Os pequenos prazeres da caça e da pesca, a sensação de cavalgar ao ar livre e o firmamento enorme no céu fazem com que Arthur se encontre apaixonado pela própria vida enquanto morre aos poucos, vítima de uma doença incurável. O destino sombrio é dado na metade do jogo por um médico, e o jogador se vê controlando um homem que luta, desesperadamente, para corrigir todos seus erros antes que seja tarde. Arthur se arrepende da violência em que tratou os outros em sua constante fuga da realidade, e a vida de quem joga se vê entrelaçada com a de um moribundo, em cada delírio de estado febril do personagem. Ele começa a ver mais claramente quem são seus inimigos e aliados um pouco antes do fim, mas “o mundo cruel deve seguir”, como diria Willie Nelson, na música que compõe a trilha sonora do jogo.
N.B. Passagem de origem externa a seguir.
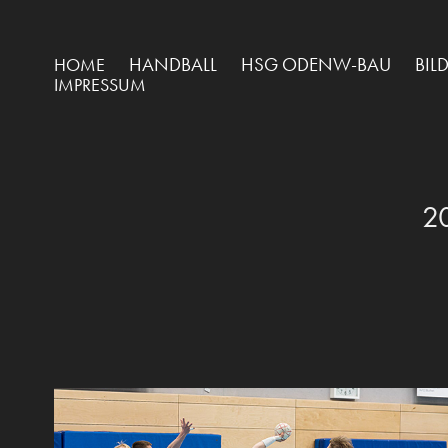
HANDBALL
HSG ODENW-BAU
BIL
HOME
IMPRESSUM
2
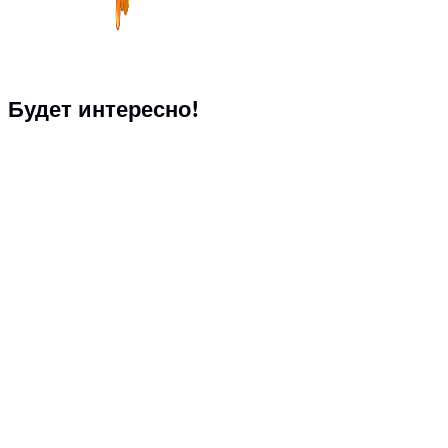
Будет интересно!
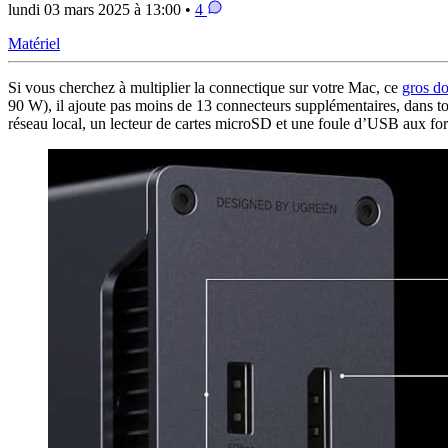
lundi 03 mars 2025 à 13:00 •
4
Matériel
Si vous cherchez à multiplier la connectique sur votre Mac, ce
gros d
90 W), il ajoute pas moins de 13 connecteurs supplémentaires, dans to
réseau local, un lecteur de cartes microSD et une foule d’USB aux for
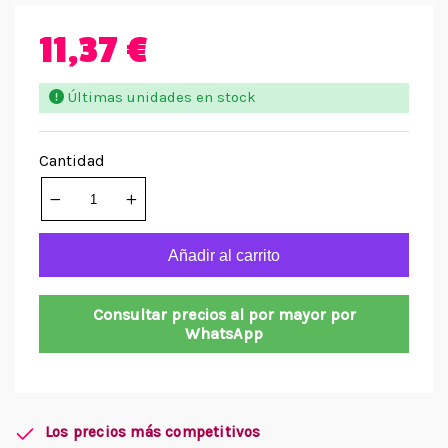
11,37 €
Últimas unidades en stock
Cantidad
Añadir al carrito
Consultar precios al por mayor por
WhatsApp
Los precios más competitivos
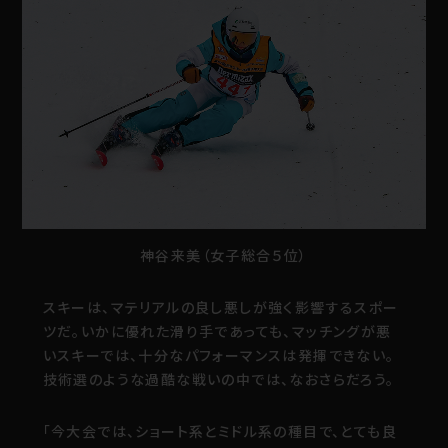
神谷来美（女子総合５位）
スキーは、マテリアルの良し悪しが強く影響するスポー
ツだ。いかに優れた滑り手であっても、マッチングが悪
いスキーでは、十分なパフォーマンスは発揮できない。
技術選のような過酷な戦いの中では、なおさらだろう。
「今大会では、ショート系とミドル系の種目で、とても良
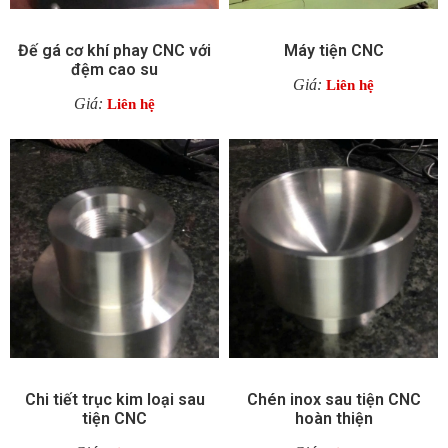
Đế gá cơ khí phay CNC với
Máy tiện CNC
đệm cao su
Giá:
Liên hệ
Giá:
Liên hệ
Chi tiết trục kim loại sau
Chén inox sau tiện CNC
tiện CNC
hoàn thiện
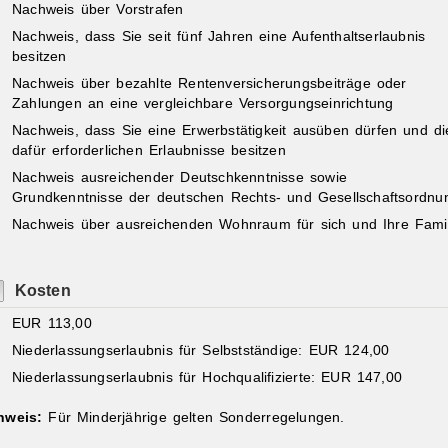
Nachweis über Vorstrafen
Nachweis, dass Sie seit fünf Jahren eine Aufenthaltserlaubnis
besitzen
Nachweis über bezahlte Rentenversicherungsbeiträge oder
Zahlungen an eine vergleichbare Versorgungseinrichtung
Nachweis, dass Sie eine Erwerbstätigkeit ausüben dürfen und di
dafür erforderlichen Erlaubnisse besitzen
Nachweis ausreichender Deutschkenntnisse sowie
Grundkenntnisse der deutschen Rechts- und Gesellschaftsordnu
Nachweis über ausreichenden Wohnraum für sich und Ihre Famil
Kosten
EUR 113,00
Niederlassungserlaubnis für Selbstständige: EUR 124,00
Niederlassungserlaubnis für Hochqualifizierte: EUR 147,00
nweis:
Für Minderjährige gelten Sonderregelungen.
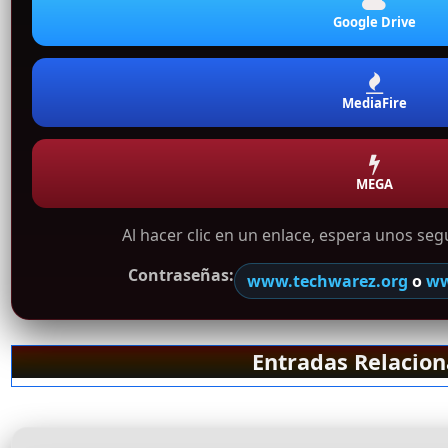
Google Drive
MediaFire
MEGA
Al hacer clic en un enlace, espera unos se
Contraseñas:
www.techwarez.org
o
ww
Entradas Relacio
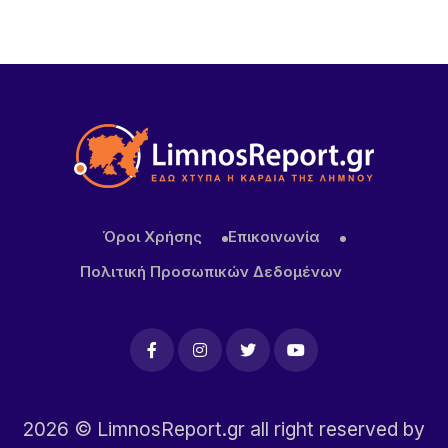
Πρωτοφανές περιστατικό στον Μούδρο: Τρεις
διαρρήξεις καταστημάτων μέσα σε μία νύχτα
Όροι Χρήσης
Επικοινωνία
Πολιτική Προσωπικών Δεδομένων
2026
© LimnosReport.gr all right reserved by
A sensação de uma boa história de redenção é difícil de ser justificada, como eu disse. Ela pode se manifestar em uma superação absoluta, como em Celeste, onde todo o conflito acontece dentro da própria personagem e é conquistado por força própria, mesmo diante de lágrimas e sofrimento; pode ser a história de um homem arrependido, como em Narita Boy, onde a narrativa constrói um caminho natural ao perdão; ou mesmo uma profunda sensação de aceitação, de si mesmo e do mundo que o cerca, diante de um destino inexorável e da beleza estonteante de um por do sol laranja em um mundo que continua, como em Red Dead Redemption 2.
Em todos esses casos, vestimos o corpo, e emprestamos a alma para nossos personagens. Por isso que jogar, para mim, é a arte de experimentar a vida.